This New Year has been a funny one and really quiet. Where once we partied hard on New Year’s Eve, last night it was the two of us, 2 of our 3 children and one of our eldest daughter’s friends. I can’t tell you how odd I felt; kind of not really experiencing ‘New Year’.
It hit me today, whilst relaxing in the bath (where I reckon I do most of my best thinking, actually) why I didn’t really feel the ‘New Year Vibe’.
I’ve been working really hard over the last year to accept myself as I am. To be happy where I am at the moment and not to feel inadequate. I’ve worked through a lot of ‘shoulding’ and let go of big projects that felt wrong. I’ve been busier juggling work, business, family, studying, friends and me time than ever before and as a result I’ve worked hard to ensure that I made sacred space for me to relax and grow.

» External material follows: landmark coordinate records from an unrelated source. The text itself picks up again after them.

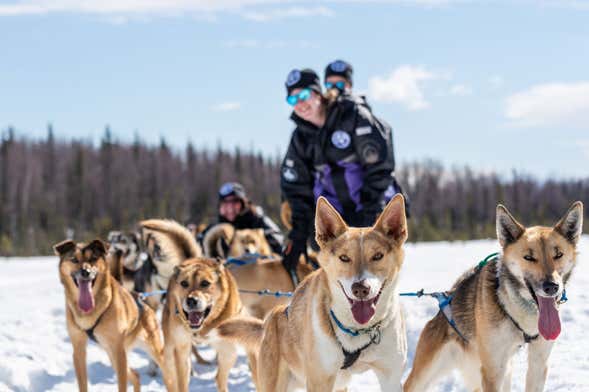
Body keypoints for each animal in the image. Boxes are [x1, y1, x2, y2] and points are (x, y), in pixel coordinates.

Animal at [54, 239, 173, 392]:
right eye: (74, 259)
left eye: (93, 258)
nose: (85, 272)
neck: (90, 311)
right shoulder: (79, 349)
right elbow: (83, 384)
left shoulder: (118, 351)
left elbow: (122, 385)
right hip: (112, 355)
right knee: (135, 375)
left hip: (150, 351)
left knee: (169, 378)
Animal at [218, 196, 406, 392]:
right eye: (344, 258)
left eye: (378, 256)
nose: (360, 288)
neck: (357, 330)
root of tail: (268, 322)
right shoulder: (320, 380)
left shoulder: (391, 377)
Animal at [404, 202, 584, 392]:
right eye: (529, 257)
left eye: (558, 254)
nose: (551, 287)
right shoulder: (493, 370)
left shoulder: (538, 362)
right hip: (424, 376)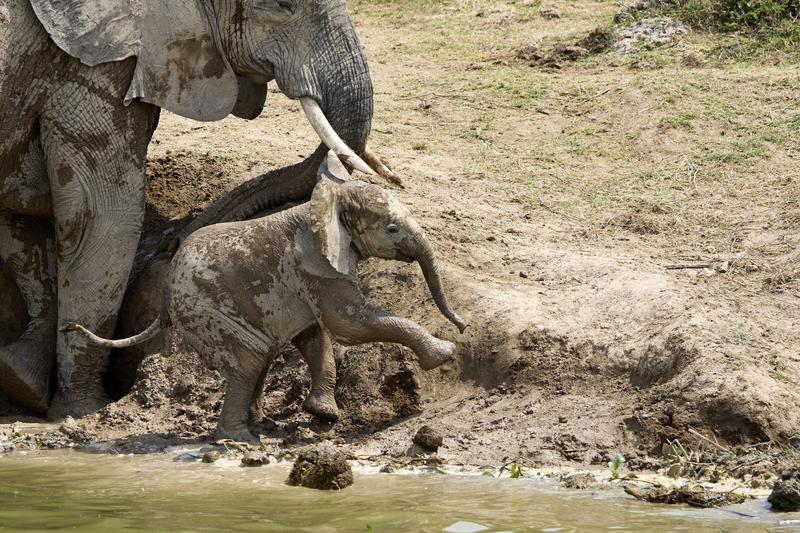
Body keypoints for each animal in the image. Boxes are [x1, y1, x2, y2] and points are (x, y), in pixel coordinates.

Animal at [0, 0, 382, 418]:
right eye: (281, 6)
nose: (175, 242)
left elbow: (24, 218)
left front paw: (22, 381)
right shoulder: (94, 68)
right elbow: (102, 220)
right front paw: (82, 410)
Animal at [70, 150, 468, 440]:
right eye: (392, 229)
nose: (463, 327)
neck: (327, 201)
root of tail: (165, 295)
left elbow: (315, 334)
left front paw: (323, 415)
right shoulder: (314, 265)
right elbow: (346, 323)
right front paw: (445, 353)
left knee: (259, 359)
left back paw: (258, 424)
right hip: (204, 310)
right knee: (249, 360)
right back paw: (239, 438)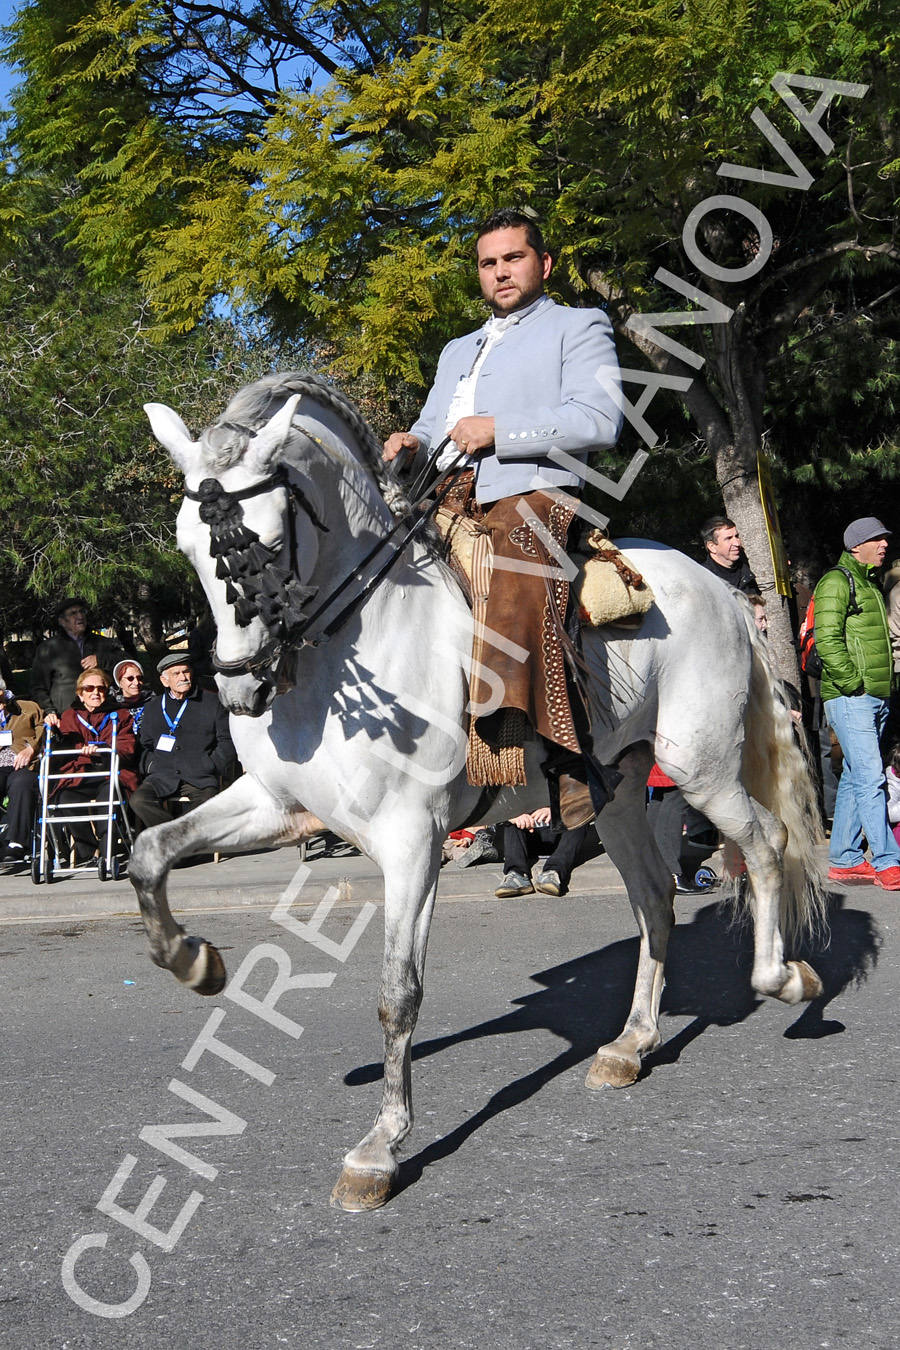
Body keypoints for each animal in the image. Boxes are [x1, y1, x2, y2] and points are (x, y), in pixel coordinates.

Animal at [132, 372, 825, 1215]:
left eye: (263, 546)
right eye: (187, 545)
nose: (239, 689)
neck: (356, 641)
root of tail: (721, 588)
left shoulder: (411, 840)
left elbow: (397, 992)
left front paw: (380, 1148)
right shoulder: (275, 806)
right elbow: (149, 851)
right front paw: (192, 960)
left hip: (700, 768)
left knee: (764, 842)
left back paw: (783, 979)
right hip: (621, 793)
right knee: (655, 901)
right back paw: (631, 1044)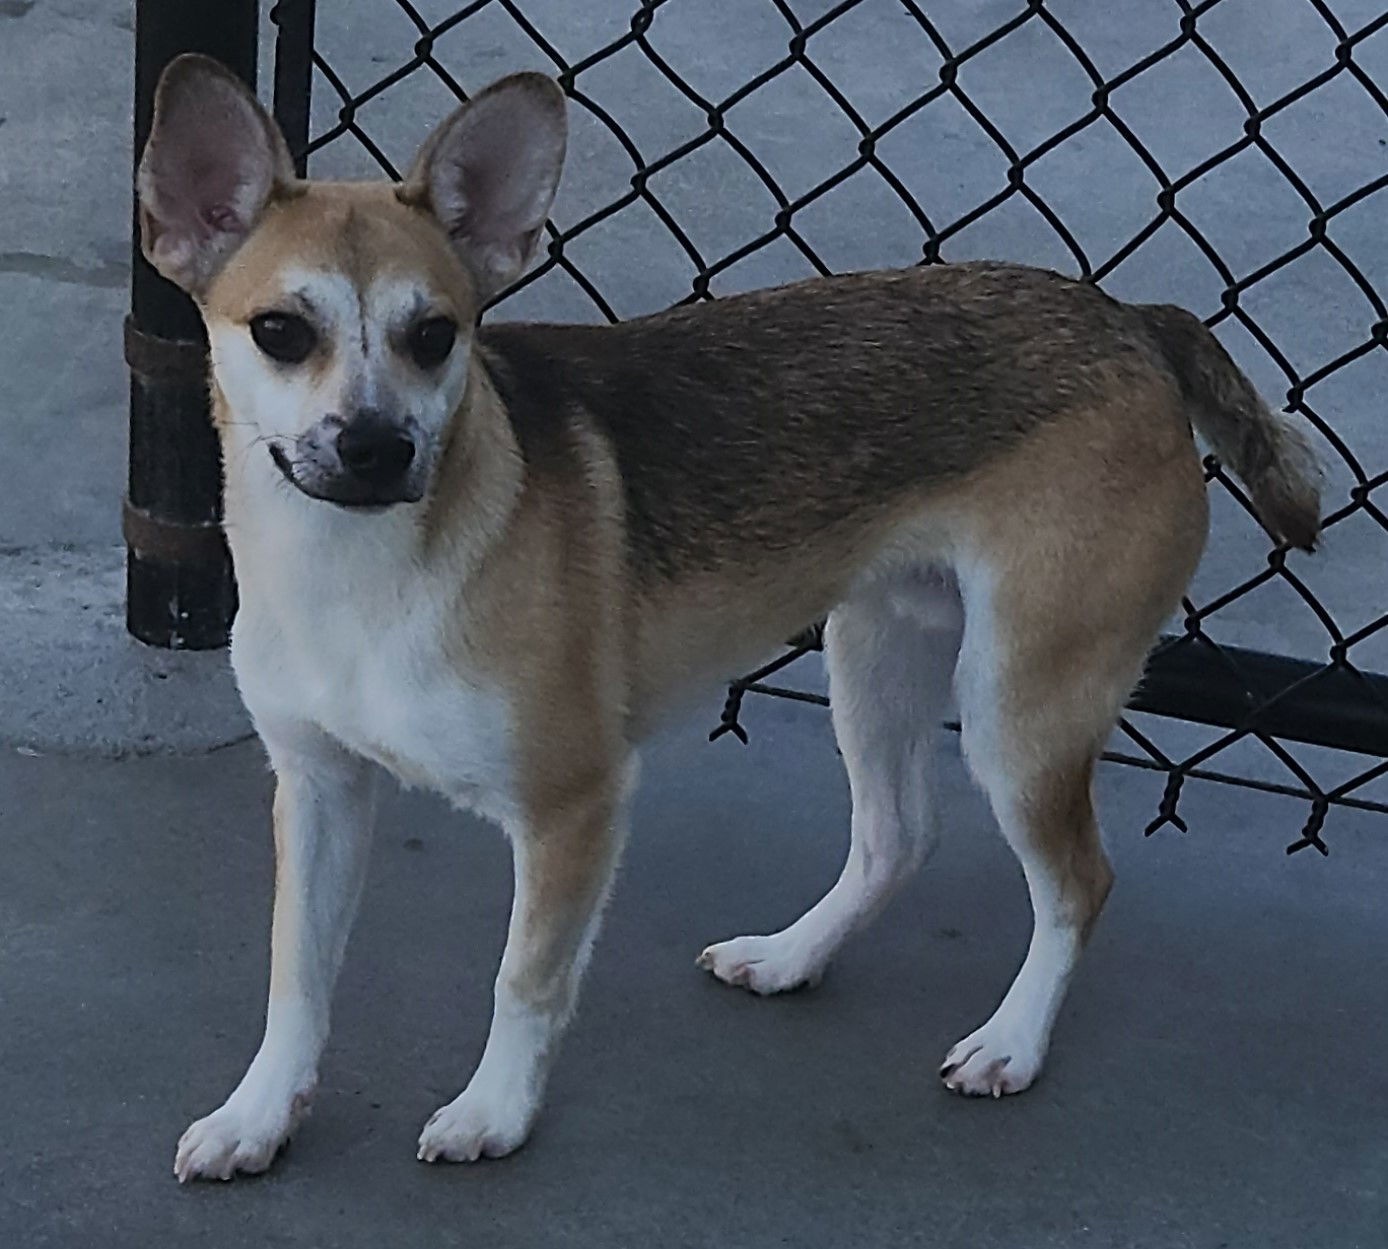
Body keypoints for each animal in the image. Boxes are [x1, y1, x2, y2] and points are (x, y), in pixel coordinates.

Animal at [138, 51, 1321, 1182]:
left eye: (435, 335)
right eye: (280, 331)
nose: (378, 446)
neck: (366, 571)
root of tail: (1132, 321)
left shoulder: (573, 806)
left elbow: (524, 979)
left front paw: (494, 1112)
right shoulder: (320, 790)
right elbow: (296, 974)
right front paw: (259, 1115)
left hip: (1019, 707)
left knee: (1076, 881)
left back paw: (1013, 1042)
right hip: (877, 652)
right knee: (897, 835)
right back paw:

I started new spiritual practices that I’ve not quite managed to stay with all year but I am still dipping into them as I see fit. And I’ve most definitely not been dieting. Or bingeing.
That’s not to say I’m perfect, I’ve been drinking more than I would have liked over the last couple of months but I’m ready to go back to my usual habits, rather than making dramatic pledges to quit.
I didn’t hold with the common belief that ‘2106 was bad’. Sure, a lot of well known people died and yes, some of them I felt really sorry to see go. Victoria Wood and George Michael shaped my childhood and early adolescence (in different ways) but I never saw the passing of celebrities as making the year a bad one. For me, there have been challenges and triumphs, celebrations and heart aches, just as there are for everyone, every year.
I feel like this past year has been a quiet journey but a huge step forwards in seeing each day fresh, living as much as possible in the present and self acceptance.
So, whilst I want to continue on this path of growth and self discovery, I am not about to embark on the path to failure by setting unrealistic expectations of myself. Some of my goals for this year are to finish things I started in 2016. Some of my goals are to take small steps to the big dreams. Some are simply to continue accepting things as they are, whether they change or not.
I’m still finding my new voice. My message for now is that the traditional idea that a new year requires big goals and change may not be right for you in this moment now. Perhaps, until you come to terms with where you are there can be no growth. Perhaps that is your growth, that self acceptance.